In World Economy News 09/01/2017
German economists called on the European Central Bank to raise interest rates after euro zone consumer prices rose faster than expected in December.
Inflation in the 19 countries sharing the euro increased an annual 1.1 percent last month, data showed on Wednesday, stirring a fear of inflation among German that goes back to the 1920s.
The ECB aims for inflation of just under 2 percent, but it has undershot its target for years. To fight off deflation, the central bank has cut interest rates to zero and pumped more than a trillion euros into the economy through a bond-buying program.
“It is time for a normalization (of monetary policy),” Stefan Bielmeier, the chief economist at DZ Bank, told the newspaper Bild. “Now a change in interest rates is doable.”
DIW institute chief Marcel Fratzscher told Bild: “The sooner the inflation rate in Europe reaches the goal of 2 percent, the quicker the ECB can raise interest rates. Savers would also benefit from this.”
Isabel Schnabel, one of the panel of economists that advises Chancellor Angela Merkel’s government, said an end to ultra-expansive monetary policy should come soon, Bild reported.
German consumer prices, harmonized to compare with other EU countries (HICP), rose by 1.7 percent on the year in December, the highest in more than three years, up from 0.7 percent in November, the Federal Statistics Office said on Tuesday.
For 2017, German inflation is expected to jump to around 1.5 percent from 0.4 percent in the past year.

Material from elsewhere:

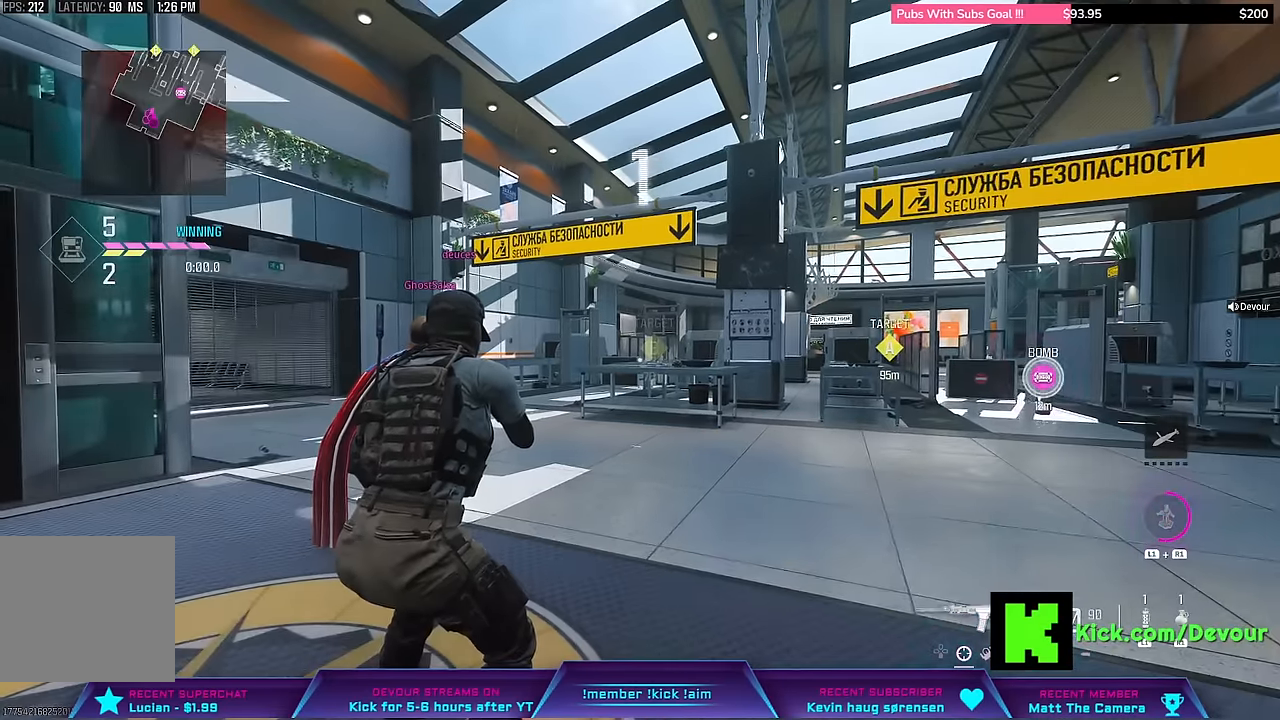
{"buttons": ["L3"], "left_stick": "up", "right_stick": "center", "events": [[17, "L3", "down"], [200, "L3", "up"], [500, "L3", "down"]]}
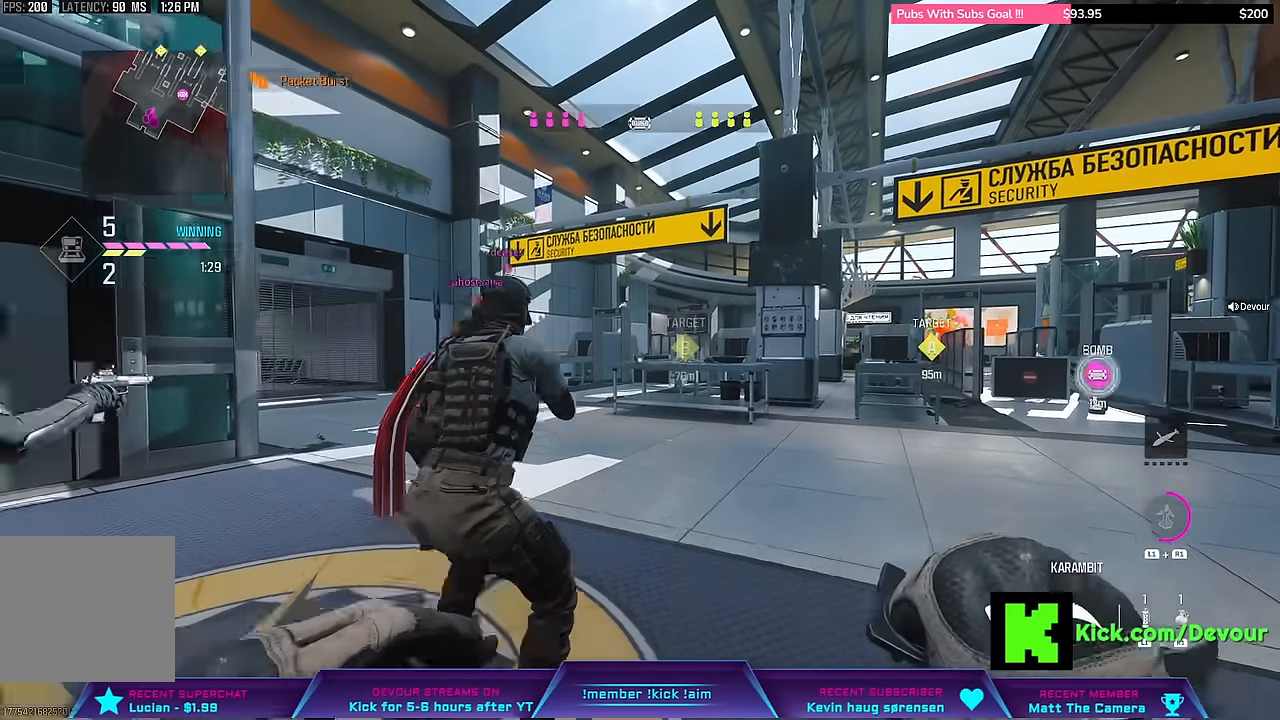
{"buttons": ["L3"], "left_stick": "up", "right_stick": "center", "events": [[83, "L3", "up"], [383, "L3", "down"]]}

The debate over policy began when the head of the Ifo institute, Clemens Fuest, said on Tuesday the jump in German inflation was a signal for the ECB to end its expansive monetary policy and its bond purchases.
German newspaper editorials took up the issue, concentrating on the cost to savers of ultra-low interest rates. With rates likely to remain near zero this year, German savers will lose an estimated 36 billion euros in 2017, DZ Bank economist Michael Stappel said.
“Millions of savers are paying the bill now,” Bild commentator Jan Schaefer wrote. “Their savings are being de facto devalued while euro zone governments can keep taking on cheap new debt like never before
“This redistribution at the expense of savers must have an end … That’s why: Interest rates finally have to go up.”
In an editorial headlined “Change course, Mister Draghi”, the Sueddeutsche Zeitung said the ECB risked fuelling support for euro-sceptic parties – an argument also put forward by Finance Minister Wolfgang Schaeuble.
“The ECB cannot afford to lose its credibility – especially in Germany,” Sueddeutsche commentator Marc Beise wrote, pointing to the rise of populist sentiment in Europe and Britain’s vote to leave the European Union.
“Whoever sits in Frankfurt at the ECB headquarters, with a European vision and closes his eyes to the anger of more and more people in the country where he works, will in the end put at risk the whole European project.”